Data Warehouse Delivery Process
Now we discuss the delivery process of the data warehouse. Main steps used in data warehouse delivery process which are as follows:
IT Strategy: DWH project must contain IT strategy for procuring and retaining funding.
Business Case Analysis: After the IT strategy has been designed, the next step is the business case. It is essential to understand the level of investment that can be justified and to recognize the projected business benefits which should be derived from using the data warehouse.
Education & Prototyping: Company will experiment with the ideas of data analysis and educate themselves on the value of the data warehouse. This is valuable and should be required if this is the company first exposure to the benefits of the DS record. Prototyping method can progress the growth of education. It is better than working models. Prototyping requires business requirement, technical blueprint, and structures.
Business Requirement: It contains such as
The logical model for data within the data warehouse.
The source system that provides this data (mapping rules)
The business rules to be applied to information.
The query profiles for the immediate requirement
Technical blueprint: It arranges the architecture of the warehouse. Technical blueprint of the delivery process makes an architecture plan which satisfies long-term requirements. It lays server and data mart architecture and essential components of database design.
Building the vision: It is the phase where the first production deliverable is produced. This stage will probably create significant infrastructure elements for extracting and loading information but limit them to the extraction and load of information sources.
History Load: The next step is one where the remainder of the required history is loaded into the data warehouse.
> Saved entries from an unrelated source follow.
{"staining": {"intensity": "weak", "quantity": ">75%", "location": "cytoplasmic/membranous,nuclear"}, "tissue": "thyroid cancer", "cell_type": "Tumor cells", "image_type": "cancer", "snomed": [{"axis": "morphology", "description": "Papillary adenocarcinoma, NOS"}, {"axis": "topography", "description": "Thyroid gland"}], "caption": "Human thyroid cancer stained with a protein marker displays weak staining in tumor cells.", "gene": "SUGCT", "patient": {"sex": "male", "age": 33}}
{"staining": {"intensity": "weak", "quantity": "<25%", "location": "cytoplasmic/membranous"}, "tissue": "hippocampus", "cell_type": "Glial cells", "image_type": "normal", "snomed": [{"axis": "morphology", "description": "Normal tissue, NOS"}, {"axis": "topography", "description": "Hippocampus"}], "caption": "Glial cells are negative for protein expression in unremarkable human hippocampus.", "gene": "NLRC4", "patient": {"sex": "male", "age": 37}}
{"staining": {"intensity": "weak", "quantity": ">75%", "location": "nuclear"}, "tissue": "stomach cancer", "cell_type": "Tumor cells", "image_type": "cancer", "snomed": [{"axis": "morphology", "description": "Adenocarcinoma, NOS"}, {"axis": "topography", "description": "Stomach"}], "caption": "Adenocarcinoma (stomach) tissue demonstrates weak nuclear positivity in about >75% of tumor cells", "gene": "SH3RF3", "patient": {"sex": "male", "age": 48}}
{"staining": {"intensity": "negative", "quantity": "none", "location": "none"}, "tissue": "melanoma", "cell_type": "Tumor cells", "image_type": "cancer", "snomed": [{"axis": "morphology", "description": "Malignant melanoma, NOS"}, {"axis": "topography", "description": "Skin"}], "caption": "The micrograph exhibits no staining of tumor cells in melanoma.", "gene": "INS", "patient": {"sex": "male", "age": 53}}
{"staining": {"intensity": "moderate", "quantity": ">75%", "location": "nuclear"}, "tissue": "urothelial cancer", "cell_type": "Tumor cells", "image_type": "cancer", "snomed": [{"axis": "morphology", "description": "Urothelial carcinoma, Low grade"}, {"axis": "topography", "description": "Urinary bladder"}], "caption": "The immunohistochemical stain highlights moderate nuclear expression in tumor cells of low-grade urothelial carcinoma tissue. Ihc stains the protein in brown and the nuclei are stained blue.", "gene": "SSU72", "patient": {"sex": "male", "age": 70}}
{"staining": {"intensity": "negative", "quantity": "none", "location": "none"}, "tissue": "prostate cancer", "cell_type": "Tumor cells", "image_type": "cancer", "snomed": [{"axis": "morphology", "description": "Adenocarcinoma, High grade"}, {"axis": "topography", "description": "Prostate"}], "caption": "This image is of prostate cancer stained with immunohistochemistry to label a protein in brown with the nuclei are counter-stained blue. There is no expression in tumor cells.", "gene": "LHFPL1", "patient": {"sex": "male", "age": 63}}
This means that the new entities would not be added to the data warehouse, but additional physical tables would probably be created to save the increased record volumes.
AD-Hoc Query: In this step, we configure an ad-hoc query tool to operate against the data warehouse.
These end-customer access tools are capable of automatically generating the database query that answers any question posed by the user.
Automation: The automation phase is where many of the operational management processes are fully automated within the DWH. These would include:
Extracting & loading the data from a variety of sources systems
Transforming the information into a form suitable for analysis
Backing up, restoring & archiving data
Generating aggregations from predefined definitions within the Data Warehouse.
Monitoring query profiles & determining the appropriate aggregates to maintain system performance.
Extending Scope: In this phase, the scope of DWH is extended to address a new set of business requirements. This involves the loading of additional data sources into the DWH i.e. the introduction of new data marts.
Requirement Evolution: This is the last step of the delivery process of a data warehouse. As we all know that requirements are not static and evolve continuously. As the business requirements will change it supports to be reflected in the system.
Concept hierarchy is directed acyclic graph of ideas, where a unique name identifies each of the theories.
An arc from the concept a to b denotes which is a more general concept than b. We can tag the text with ideas.
Each text report is tagged by a set of concepts which corresponds to its content.
Tagging a report with a concept implicitly entails its tagging with all the ancestors of the concept hierarchy. It is, therefore desired that a report should be tagged with the lowest concept possible.
The method to automatically tag the report to the hierarchy is a top-down approach. An evaluation function determines whether a record currently tagged to a node can also be tagged to any of its child nodes.
If so, then then the tag moves down the hierarchy till it cannot be pushed any further.
The outcome of this step is a hierarchy of report and, at each node, there is a set of the report having a common concept related to the node.
The hierarchy of reports resulting from the tagging step is useful for many texts mining process.
It is assumed that the hierarchy of concepts is called a priori. We can even have such a hierarchy of documents without a concept hierarchy, by using any hierarchical clustering algorithm, which results in such a hierarchy.
Concept hierarchy defines a sequence of mapping from a set of particular, low-level concepts to more general, higher-level concepts.
In a data warehouse, it is usually used to express different levels of granularity of an attribute from one of the dimension tables.
Concept hierarchies are crucial for the formulation of useful OLAP queries. The hierarchies allow the user to summarize the data at various levels.
For example, using the location hierarchy, the user can retrieve data which summarizes sales for each location, for all the areas in a given state, or even a given country without the necessity of reorganizing the data.